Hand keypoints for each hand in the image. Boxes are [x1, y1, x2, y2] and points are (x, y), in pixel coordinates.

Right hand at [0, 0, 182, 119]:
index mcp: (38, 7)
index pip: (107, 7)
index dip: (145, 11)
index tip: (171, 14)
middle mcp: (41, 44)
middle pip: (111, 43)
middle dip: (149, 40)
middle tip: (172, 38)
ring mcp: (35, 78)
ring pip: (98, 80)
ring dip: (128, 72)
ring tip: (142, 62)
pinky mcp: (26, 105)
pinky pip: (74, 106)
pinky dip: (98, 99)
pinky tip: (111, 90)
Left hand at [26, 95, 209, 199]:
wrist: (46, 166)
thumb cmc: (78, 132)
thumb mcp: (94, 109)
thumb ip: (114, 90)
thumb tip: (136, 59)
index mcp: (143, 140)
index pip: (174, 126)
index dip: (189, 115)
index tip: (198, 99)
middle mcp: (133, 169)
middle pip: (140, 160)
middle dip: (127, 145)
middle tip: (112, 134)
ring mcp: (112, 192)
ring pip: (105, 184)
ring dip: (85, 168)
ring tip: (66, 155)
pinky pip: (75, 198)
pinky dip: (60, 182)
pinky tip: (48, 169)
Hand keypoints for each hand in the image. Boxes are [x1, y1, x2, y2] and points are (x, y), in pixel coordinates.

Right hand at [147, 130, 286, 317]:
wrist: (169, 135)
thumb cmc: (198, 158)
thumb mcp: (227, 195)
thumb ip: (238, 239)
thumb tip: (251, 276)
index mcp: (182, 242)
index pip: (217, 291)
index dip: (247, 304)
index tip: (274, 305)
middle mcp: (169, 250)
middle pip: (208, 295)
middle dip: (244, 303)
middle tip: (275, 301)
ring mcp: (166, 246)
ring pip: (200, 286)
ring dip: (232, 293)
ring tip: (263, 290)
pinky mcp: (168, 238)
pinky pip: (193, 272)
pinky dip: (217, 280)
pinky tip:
........
Work required:
The whole listing above needs to be transcribed exactly.

Your response:
Hand keypoints for each hand in the image. Boxes are [x1, y1, x2, y2] and points are (x, y), in pixel coordinates.

Right hand at [0, 0, 182, 119]:
index mcp: (38, 7)
index pip: (107, 7)
index dip: (145, 11)
index tip: (171, 14)
middle mcp: (41, 44)
middle pip: (111, 43)
middle dip: (149, 40)
middle tip: (172, 38)
ring mcp: (35, 78)
ring pip: (98, 80)
ring dip: (128, 72)
ring tip: (142, 62)
pinky mcp: (26, 105)
pinky pip: (74, 106)
pinky dip: (98, 99)
pinky tip: (111, 90)
Left hand at [26, 95, 209, 199]:
wrist: (46, 166)
thumb cmc: (78, 132)
thumb mcp: (94, 109)
thumb ip: (114, 90)
thumb tip: (136, 59)
index mcp: (143, 140)
index pip: (174, 126)
index dip: (189, 115)
index tip: (198, 99)
middle mcp: (133, 169)
middle pip: (140, 160)
middle dip: (127, 145)
middle tip: (112, 134)
ring mcp: (112, 192)
ring pip: (105, 184)
ring dip: (85, 168)
ring tip: (66, 155)
pinky pip: (75, 198)
pinky dip: (60, 182)
pinky tip: (48, 169)
Hand keypoints for each hand in the image. Boxes are [x1, y1, x2, y2] and points are (x, y), in pixel coordinates.

Right hand at [147, 130, 286, 317]:
wrist: (169, 135)
thumb cmc: (198, 158)
thumb mcp: (227, 195)
thumb ip: (238, 239)
thumb tip: (251, 276)
index mcp: (182, 242)
index pip: (217, 291)
index dip: (247, 304)
index tip: (274, 305)
middle mcp: (169, 250)
middle pip: (208, 295)
middle dip: (244, 303)
middle tip: (275, 301)
ring mcp: (166, 246)
ring pip: (200, 286)
ring dip: (232, 293)
ring tip: (263, 290)
pinky mcp: (168, 238)
pinky pip: (193, 272)
pinky dip: (217, 280)
pinky tip:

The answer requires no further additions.